Пришелец вздрогнул, недоуменно уставился на своего конвоира и медленно, как бы сдирая с себя кожу, снял одежду.

— И бечевки давай!

Человек в ермолке нагнулся и вытащил из башмаков расползшиеся волокнами шнурки.

Ардальон Игнатьич перевязал ими рукава балахона, сделал из него что-то вроде мешка и, ежеминутно нагибаясь, стал бросать туда добычу.

— А ты чего? — ровно и радостно дыша, обратился он к пришельцу.

Человек в ермолке смотрел на урядника, и в его печальных, озаренных нездешним светом глазах сверкали неуловимые искорки насмешливого, но восхищенного согласия.

— Собирай!

Пришелец затравленно огляделся, отыскал взглядом гриб, шагнул к нему, подсек и, держа его, как налитую доверху чарку, понес к Ардальону Игнатьичу.

— Это мухомор… поганый гриб… ядовитый, — беззлобно сказал урядник. — Собирай вон те… лисички… дед мой Порфирий их еврейскими называл… потому как никогда не червивеют… Только с корнем не вырывай!

Человек в ермолке, не привыкший к такой работе, вскоре устал, опустился на колени и стал переползать от одной стайки грибов к другой.

Когда балахон был набит битком, Ардальон Игнатьич сказал:

— Лукерья Пантелеймоновна суп грибной сварит, угостит тебя… А потом… потом, — Нестерович не знал, что потом с пришельцем делать. — Эх-ма! — вздохнул урядник. — Выбрал бы ты, приятель, другой уезд!..

— От каждого урядника только это и слышу: «Выбрал бы ты, приятель, другой уезд!» Но где он на земле, этот другой уезд?

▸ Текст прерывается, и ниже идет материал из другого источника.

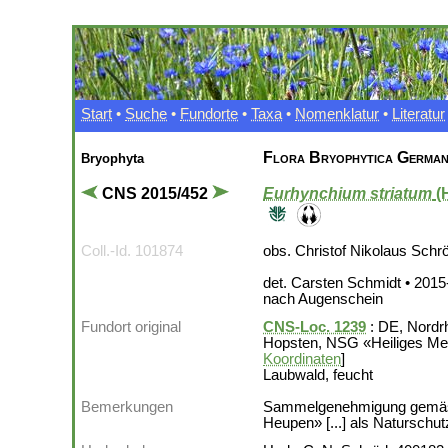
Start
•
Suche
•
Fundorte
•
Taxa
•
Nomenklatur
•
Literatur
Flora Bryophytica German
Bryophyta
CNS 2015/452
Eurhynchium striatum
(
Coll.-Id. 101874
obs. Christof Nikolaus Schr
det. Carsten Schmidt • 2015
nach Augenschein
Fundort original
CNS-Loc. 1239
: DE, Nordrh
Hopsten, NSG «Heiliges Me
Koordinaten
]
Laubwald, feucht
Bemerkungen
Sammelgenehmigung gemäss 
Heupen» [...] als Naturschut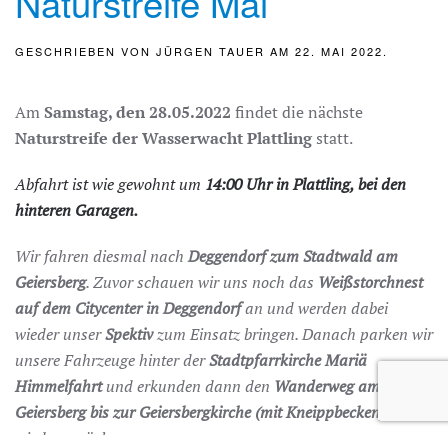
Naturstreife Mai
GESCHRIEBEN VON
JÜRGEN TAUER
AM
22. MAI 2022
.
Am
Samstag, den 28.05.2022
findet die nächste
Naturstreife der Wasserwacht Plattling
statt.
Abfahrt ist wie gewohnt um
14:00 Uhr in Plattling, bei den
hinteren Garagen.
Wir fahren diesmal nach
Deggendorf zum Stadtwald am
Geiersberg
. Zuvor schauen wir uns noch das
Weißstorchnest
auf dem Citycenter in Deggendorf
an und werden dabei
wieder unser
Spektiv
zum Einsatz bringen. Danach parken wir
unsere Fahrzeuge hinter der
Stadtpfarrkirche Mariä
Himmelfahrt
und erkunden dann den
Wanderweg am
Geiersberg bis zur Geiersbergkirche
(mit Kneippbecken)
und
wieder zurück.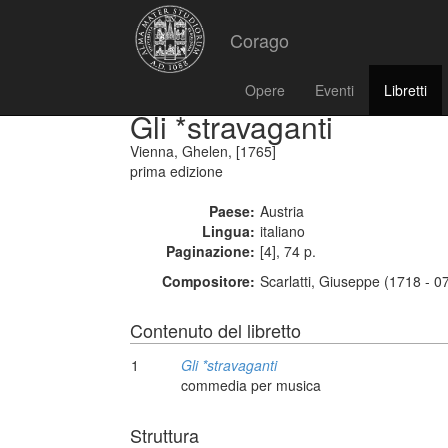
Corago
Opere
Eventi
Libretti
Gli *stravaganti
Vienna, Ghelen, [1765]
prima edizione
Paese:
Austria
Lingua:
italiano
Paginazione:
[4], 74 p.
Compositore:
Scarlatti, Giuseppe (1718 - 0
Contenuto del libretto
1
Gli *stravaganti
commedia per musica
Struttura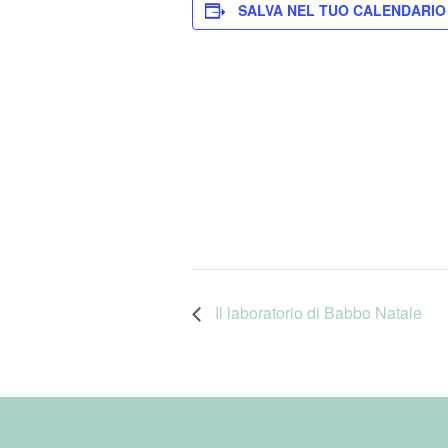
SALVA NEL TUO CALENDARIO
Il laboratorio di Babbo Natale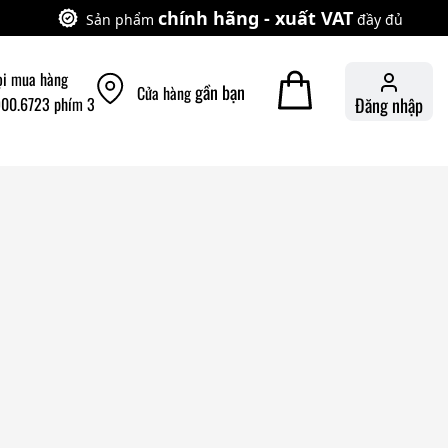
chính hãng - xuất VAT
Sản phẩm
đầy đủ
ọi mua hàng
gần bạn
Cửa hàng
900.6723 phím 3
Đăng nhập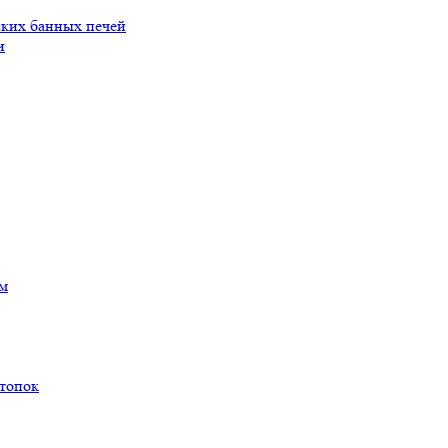
ских банных печей
и
ам
 топок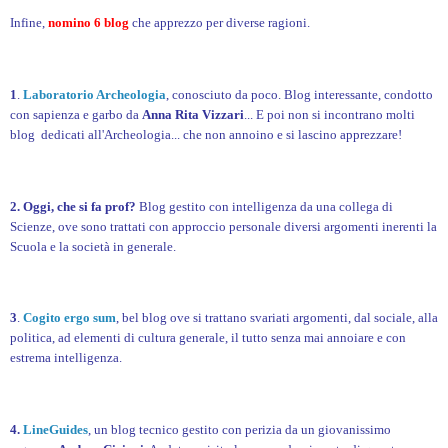
Infine,
nomino 6 blog
che apprezzo per diverse ragioni.
1
.
Laboratorio Archeologia
, conosciuto da poco. Blog interessante, condotto
con sapienza e garbo da
Anna Rita Vizzari
... E poi non si incontrano molti
blog dedicati all'Archeologia... che non annoino e si lascino apprezzare!
2.
Oggi, che si fa prof?
Blog gestito con intelligenza da una collega di
Scienze, ove sono trattati con approccio personale diversi argomenti inerenti la
Scuola e la società in generale.
3
.
Cogito ergo sum
, bel blog ove si trattano svariati argomenti, dal sociale, alla
politica, ad elementi di cultura generale, il tutto senza mai annoiare e con
estrema intelligenza.
4.
LineGuides
, un blog tecnico gestito con perizia da un giovanissimo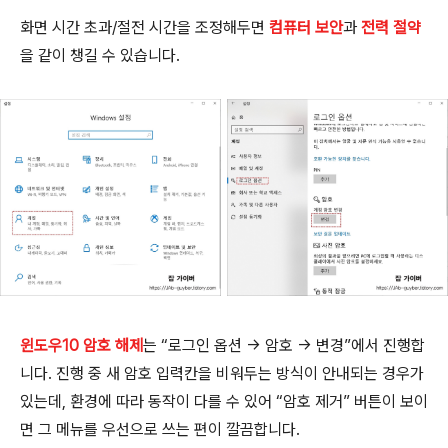
화면 시간 초과/절전 시간을 조정해두면
컴퓨터 보안
과
전력 절약
을 같이 챙길 수 있습니다.
윈도우10 암호 해제
는 “로그인 옵션 → 암호 → 변경”에서 진행합
니다. 진행 중 새 암호 입력칸을 비워두는 방식이 안내되는 경우가
있는데, 환경에 따라 동작이 다를 수 있어 “암호 제거” 버튼이 보이
면 그 메뉴를 우선으로 쓰는 편이 깔끔합니다.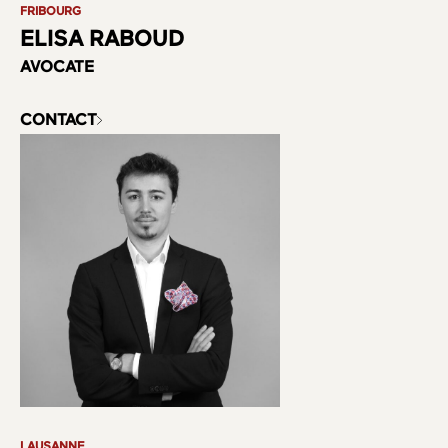
FRIBOURG
ELISA RABOUD
AVOCATE
CONTACT
LAUSANNE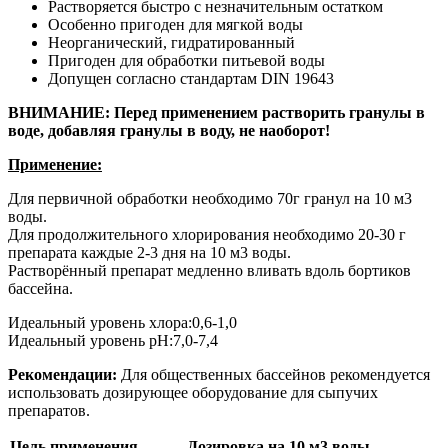
Растворяется быстро с незначительным остатком
Особенно пригоден для мягкой воды
Неорганический, гидратированный
Пригоден для обработки питьевой воды
Допущен согласно стандартам DIN 19643
ВНИМАНИЕ: Перед применением растворить гранулы в
воде, добавляя гранулы в воду, не наоборот!
Применение:
Для первичной обработки необходимо 70г гранул на 10 м3
воды.
Для продолжительного хлорирования необходимо 20-30 г
препарата каждые 2-3 дня на 10 м3 воды.
Растворённый препарат медленно вливать вдоль бортиков
бассейна.
Идеальный уровень хлора:0,6-1,0
Идеальный уровень рН:7,0-7,4
Рекомендации:
Для общественных бассейнов рекомендуется
использовать дозирующее оборудование для сыпучих
препаратов.
Цель применения
Дозировка на 10 м3 воды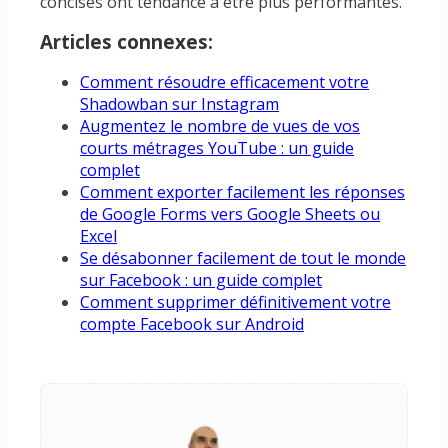
concises ont tendance à être plus performantes.
Articles connexes:
Comment résoudre efficacement votre
Shadowban sur Instagram
Augmentez le nombre de vues de vos
courts métrages YouTube : un guide
complet
Comment exporter facilement les réponses
de Google Forms vers Google Sheets ou
Excel
Se désabonner facilement de tout le monde
sur Facebook : un guide complet
Comment supprimer définitivement votre
compte Facebook sur Android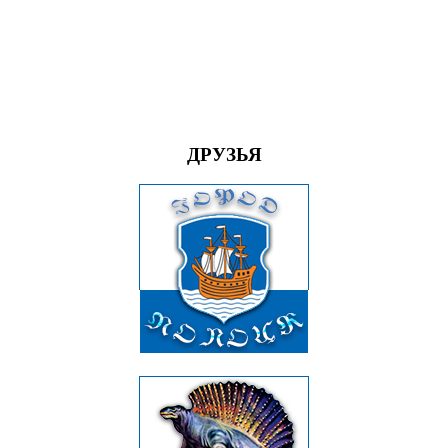
ДРУЗЬЯ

Где?.. Вся земля, от края до края, один уезд!.. один и неделимый, где у бога документ требуют, с гербовой печатью. А печать эта самая — у дьявола.

Сбитый с толку Нестерович пригнал пришельца в местечко и, снедаемый дурными предчувствиями, запер его в хлеву вместе с буренкой и свиньями.

XIII

Даже смерть матери не примирила прыщавого Семена с отцом.